S'il y a du vent, la région attire aussi des ambitions dans l'énergie photovoltaïque. Ainsi, la société industrielle lyonnaise Carbon prévoit d'y mettre en service, d'ici fin 2025, une giga-usine, d'une capacité de production annuelle de 5GW de cellules photovoltaïques et 3,5 GW de modules. Une première en France, à l'heure du monopole chinois sur le solaire.

La giga-factory de Carbon côtoiera ainsi à Fos une aciérie d'Arcelor Mittal, qui vient d'être mise à l'arrêt temporairement par l'inspection du travail après l'exposition de ses salariés à des produits toxiques. Un paradoxe ? « Arcelor Mittal a un plan d'action en cours qui a reçu un avis favorable au dernier CSE extraordinaire la semaine dernière », nuance Jean-Michel Diaz, également président du Groupement industriel maritime de Fos. D'ailleurs, « les émissions des industriels sur ce territoire ont été réduites de 80 % sur les vingt dernières années. Il y a un progrès permanent dans ce domaine », insiste-t-il.

**Données du corpus**.
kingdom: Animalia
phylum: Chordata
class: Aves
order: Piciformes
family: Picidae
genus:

**Consignes de la tâche**.
Citez intégralement, s'il vous plaît, le passage sur la giga-usine photovoltaïque de Carbon à Fos, sans en modifier un seul mot.

**Réponse**.
S'il y a du vent, la région attire aussi des ambitions dans l'énergie photovoltaïque. Ainsi, la société industrielle lyonnaise Carbon prévoit d'y mettre en service, d'ici fin 2025, une giga-usine, d'une capacité de production annuelle de 5GW de cellules photovoltaïques et 3,5 GW de modules. Une première en France, à l'heure du monopole chinois sur le solaire.

La giga-factory de Carbon côtoiera ainsi à Fos une aciérie d'Arcelor Mittal, qui vient d'être mise à l'arrêt temporairement par l'inspection du travail après l'exposition de ses salariés à des produits toxiques. Un paradoxe ? « Arcelor Mittal a un plan d'action en cours qui a reçu un avis favorable au dernier CSE extraordinaire la semaine dernière », nuance Jean-Michel Diaz, également président du Groupement industriel maritime de Fos. D'ailleurs, « les émissions des industriels sur ce territoire ont été réduites de 80 % sur les vingt dernières années. Il y a un progrès permanent dans ce domaine », insiste-t-il.